**WHAT YOU HAVE TO DO**. The reply should hold every line of the data, unchanged and complete.

[RECORDS FOR THE EXERCISE Boundary: Start]

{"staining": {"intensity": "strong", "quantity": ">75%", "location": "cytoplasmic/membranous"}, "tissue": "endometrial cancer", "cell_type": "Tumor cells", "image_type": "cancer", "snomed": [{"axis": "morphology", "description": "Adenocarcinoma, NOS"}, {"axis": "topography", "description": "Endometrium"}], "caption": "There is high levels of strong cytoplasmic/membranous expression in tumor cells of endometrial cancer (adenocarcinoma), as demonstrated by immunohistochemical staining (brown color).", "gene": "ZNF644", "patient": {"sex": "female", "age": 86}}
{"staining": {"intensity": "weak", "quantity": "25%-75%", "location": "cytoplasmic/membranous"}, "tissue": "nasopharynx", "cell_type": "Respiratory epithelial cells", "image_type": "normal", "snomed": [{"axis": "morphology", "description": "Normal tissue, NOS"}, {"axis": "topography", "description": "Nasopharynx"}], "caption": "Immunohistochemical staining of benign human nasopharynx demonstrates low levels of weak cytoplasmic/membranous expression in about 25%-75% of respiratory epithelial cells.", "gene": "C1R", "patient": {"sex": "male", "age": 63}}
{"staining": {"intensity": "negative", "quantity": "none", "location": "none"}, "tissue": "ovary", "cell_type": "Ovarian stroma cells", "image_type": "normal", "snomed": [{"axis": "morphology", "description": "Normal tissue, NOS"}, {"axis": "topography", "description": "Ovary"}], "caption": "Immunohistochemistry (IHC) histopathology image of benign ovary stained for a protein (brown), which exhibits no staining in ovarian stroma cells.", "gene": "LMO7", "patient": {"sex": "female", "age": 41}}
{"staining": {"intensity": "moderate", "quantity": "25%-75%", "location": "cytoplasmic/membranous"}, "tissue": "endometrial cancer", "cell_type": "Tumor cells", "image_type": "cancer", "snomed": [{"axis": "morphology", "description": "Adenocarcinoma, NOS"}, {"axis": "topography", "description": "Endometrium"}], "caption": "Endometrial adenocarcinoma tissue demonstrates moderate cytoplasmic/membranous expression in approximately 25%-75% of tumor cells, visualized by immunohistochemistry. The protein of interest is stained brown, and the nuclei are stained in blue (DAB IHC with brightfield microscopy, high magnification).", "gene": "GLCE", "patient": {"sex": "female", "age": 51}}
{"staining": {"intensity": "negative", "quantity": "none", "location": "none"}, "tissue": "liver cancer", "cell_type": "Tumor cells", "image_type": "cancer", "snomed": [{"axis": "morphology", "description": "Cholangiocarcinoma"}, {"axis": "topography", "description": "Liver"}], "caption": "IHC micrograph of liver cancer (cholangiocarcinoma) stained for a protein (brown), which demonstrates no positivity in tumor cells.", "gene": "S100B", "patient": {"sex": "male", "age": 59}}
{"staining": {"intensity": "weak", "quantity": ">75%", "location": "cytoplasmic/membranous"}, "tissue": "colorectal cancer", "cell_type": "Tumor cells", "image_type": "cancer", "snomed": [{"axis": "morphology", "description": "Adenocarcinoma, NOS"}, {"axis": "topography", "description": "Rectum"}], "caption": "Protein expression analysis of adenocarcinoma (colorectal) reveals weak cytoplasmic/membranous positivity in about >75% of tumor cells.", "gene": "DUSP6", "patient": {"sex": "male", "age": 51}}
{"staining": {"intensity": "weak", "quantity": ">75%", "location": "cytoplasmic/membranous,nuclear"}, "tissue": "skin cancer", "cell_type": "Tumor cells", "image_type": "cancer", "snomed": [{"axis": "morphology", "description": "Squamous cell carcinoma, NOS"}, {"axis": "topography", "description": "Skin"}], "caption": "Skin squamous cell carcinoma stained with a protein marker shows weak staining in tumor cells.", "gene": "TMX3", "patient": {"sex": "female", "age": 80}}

[RECORDS FOR THE EXERCISE Boundary: End]

**WRITTEN RESPONSE**.
{"staining": {"intensity": "strong", "quantity": ">75%", "location": "cytoplasmic/membranous"}, "tissue": "endometrial cancer", "cell_type": "Tumor cells", "image_type": "cancer", "snomed": [{"axis": "morphology", "description": "Adenocarcinoma, NOS"}, {"axis": "topography", "description": "Endometrium"}], "caption": "There is high levels of strong cytoplasmic/membranous expression in tumor cells of endometrial cancer (adenocarcinoma), as demonstrated by immunohistochemical staining (brown color).", "gene": "ZNF644", "patient": {"sex": "female", "age": 86}}
{"staining": {"intensity": "weak", "quantity": "25%-75%", "location": "cytoplasmic/membranous"}, "tissue": "nasopharynx", "cell_type": "Respiratory epithelial cells", "image_type": "normal", "snomed": [{"axis": "morphology", "description": "Normal tissue, NOS"}, {"axis": "topography", "description": "Nasopharynx"}], "caption": "Immunohistochemical staining of benign human nasopharynx demonstrates low levels of weak cytoplasmic/membranous expression in about 25%-75% of respiratory epithelial cells.", "gene": "C1R", "patient": {"sex": "male", "age": 63}}
{"staining": {"intensity": "negative", "quantity": "none", "location": "none"}, "tissue": "ovary", "cell_type": "Ovarian stroma cells", "image_type": "normal", "snomed": [{"axis": "morphology", "description": "Normal tissue, NOS"}, {"axis": "topography", "description": "Ovary"}], "caption": "Immunohistochemistry (IHC) histopathology image of benign ovary stained for a protein (brown), which exhibits no staining in ovarian stroma cells.", "gene": "LMO7", "patient": {"sex": "female", "age": 41}}
{"staining": {"intensity": "moderate", "quantity": "25%-75%", "location": "cytoplasmic/membranous"}, "tissue": "endometrial cancer", "cell_type": "Tumor cells", "image_type": "cancer", "snomed": [{"axis": "morphology", "description": "Adenocarcinoma, NOS"}, {"axis": "topography", "description": "Endometrium"}], "caption": "Endometrial adenocarcinoma tissue demonstrates moderate cytoplasmic/membranous expression in approximately 25%-75% of tumor cells, visualized by immunohistochemistry. The protein of interest is stained brown, and the nuclei are stained in blue (DAB IHC with brightfield microscopy, high magnification).", "gene": "GLCE", "patient": {"sex": "female", "age": 51}}
{"staining": {"intensity": "negative", "quantity": "none", "location": "none"}, "tissue": "liver cancer", "cell_type": "Tumor cells", "image_type": "cancer", "snomed": [{"axis": "morphology", "description": "Cholangiocarcinoma"}, {"axis": "topography", "description": "Liver"}], "caption": "IHC micrograph of liver cancer (cholangiocarcinoma) stained for a protein (brown), which demonstrates no positivity in tumor cells.", "gene": "S100B", "patient": {"sex": "male", "age": 59}}
{"staining": {"intensity": "weak", "quantity": ">75%", "location": "cytoplasmic/membranous"}, "tissue": "colorectal cancer", "cell_type": "Tumor cells", "image_type": "cancer", "snomed": [{"axis": "morphology", "description": "Adenocarcinoma, NOS"}, {"axis": "topography", "description": "Rectum"}], "caption": "Protein expression analysis of adenocarcinoma (colorectal) reveals weak cytoplasmic/membranous positivity in about >75% of tumor cells.", "gene": "DUSP6", "patient": {"sex": "male", "age": 51}}
{"staining": {"intensity": "weak", "quantity": ">75%", "location": "cytoplasmic/membranous,nuclear"}, "tissue": "skin cancer", "cell_type": "Tumor cells", "image_type": "cancer", "snomed": [{"axis": "morphology", "description": "Squamous cell carcinoma, NOS"}, {"axis": "topography", "description": "Skin"}], "caption": "Skin squamous cell carcinoma stained with a protein marker shows weak staining in tumor cells.", "gene": "TMX3", "patient": {"sex": "female", "age": 80}}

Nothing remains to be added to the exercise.